Equipment: I have a 30 litre white plastic fermentation bucket with tap, airlock, some stirrers.

Recipe used:
About 20 kg of apples, run through a normal kitchen juicer (I don't recommend this as it took ages to do and made a mess of the kitchen).
About 8l of water (boiled to remove chlorine though max chlorine here is 3 ppm anyway)
1 kg of white sugar.
One bunch of dark grapes, also run though the juicer to act as a yeast nutrient (is this too little nutrient - will I get fusel alcohols?).
Yeast: Gozdawa French Cider G1 (dry powder) (tolerates up to 9% alcohol, 10-30 degrees C fermenting, optimal 22-26, we have had about 28 in the kitchen over the weekend but now down to 25 degrees)

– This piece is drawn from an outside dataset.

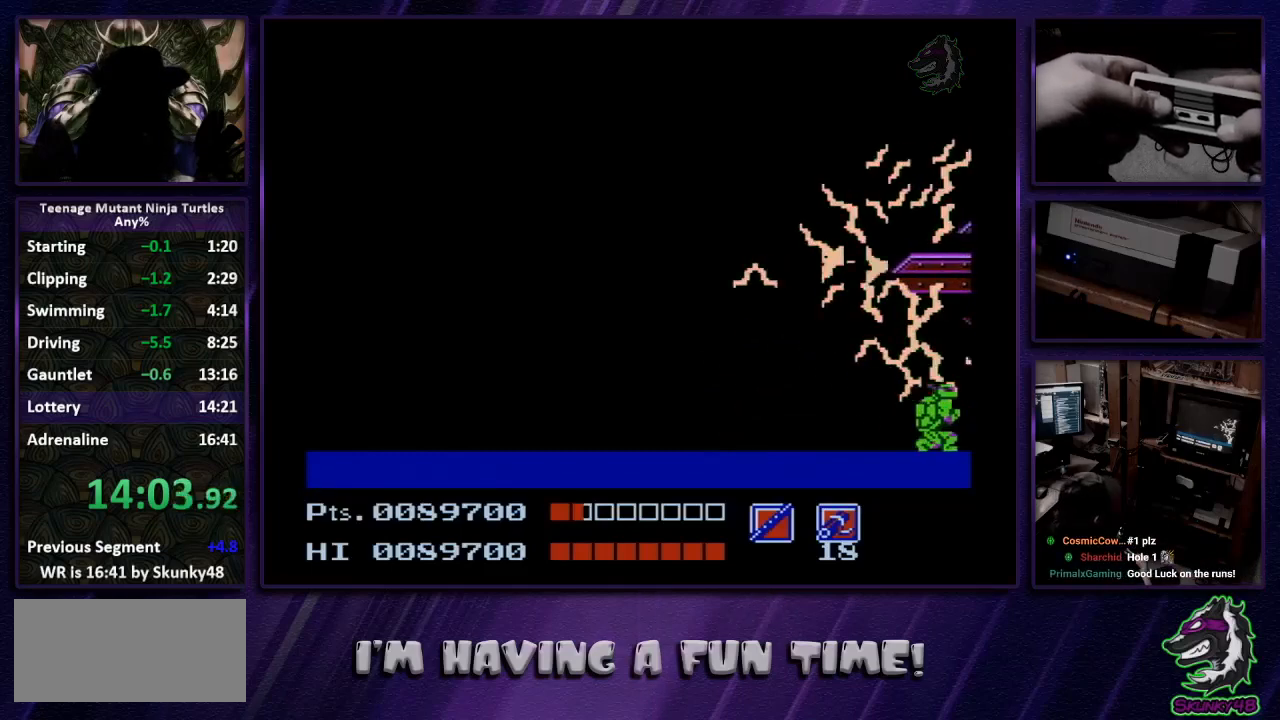
Gameplay with a controller (Nintendo layout); each line is a JSON object with the inputs held at the frame after it. "events" lists button and stick changes between this image and that frame as [ms after this image, input, new state], when the widget could be followed in between. Not read: L3 R3 SELECT.
{"buttons": ["DPAD_DOWN"], "events": []}
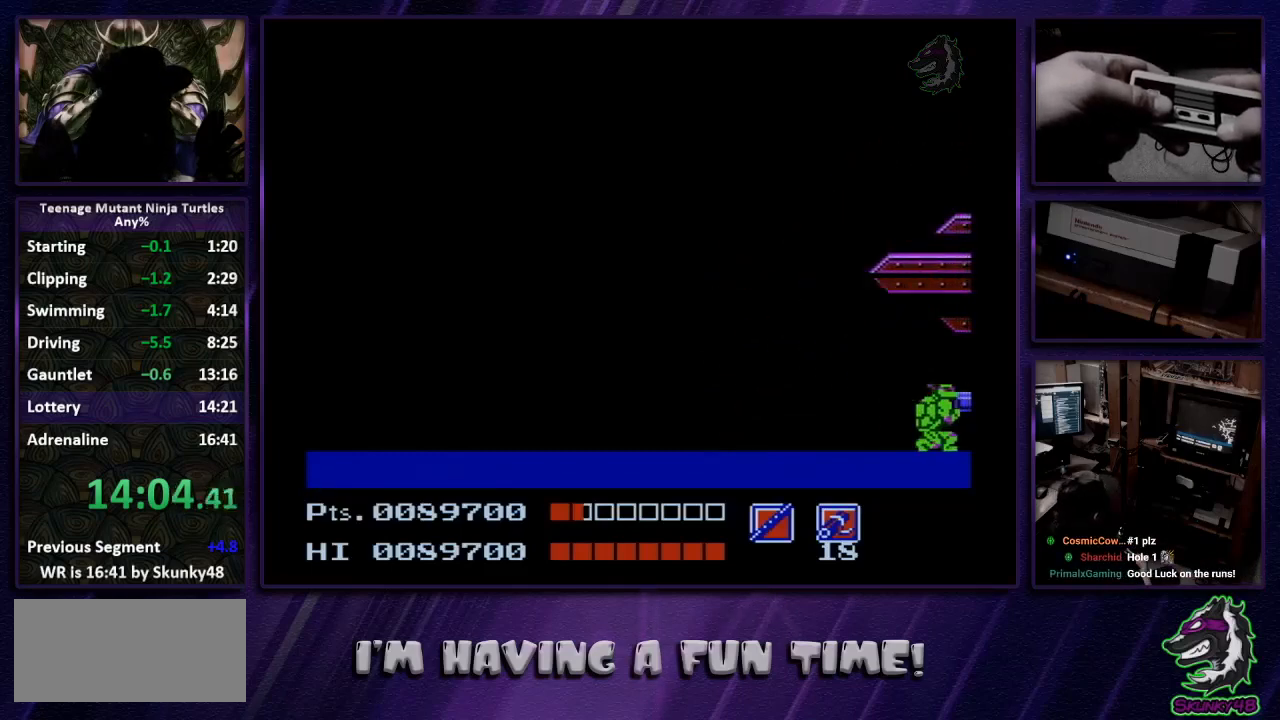
{"buttons": ["DPAD_DOWN"], "events": []}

Other info: I'm British but physically located in Slovakia (hence the need to home-brew cider, as Strongbow is the only one on sale here) but I can order stuff on the internet as required.

Start: After letting it stand with the cover on (no airlock) for a few hours I followed the rehydration instructions of the yeast and put it in on Thursday night. I heard a few bubbles that night and by morning it was bubbling away nicely.

As of today (Monday) it is about one bubble per 4 seconds. As the container is partly transparent and there are markings on it, I can see that there is dark stuff up to about the 17.5 litre mark, then there is lighter stuff (foam?) up to the 20 litre mark (was 20.5 litres). Is this too much headspace?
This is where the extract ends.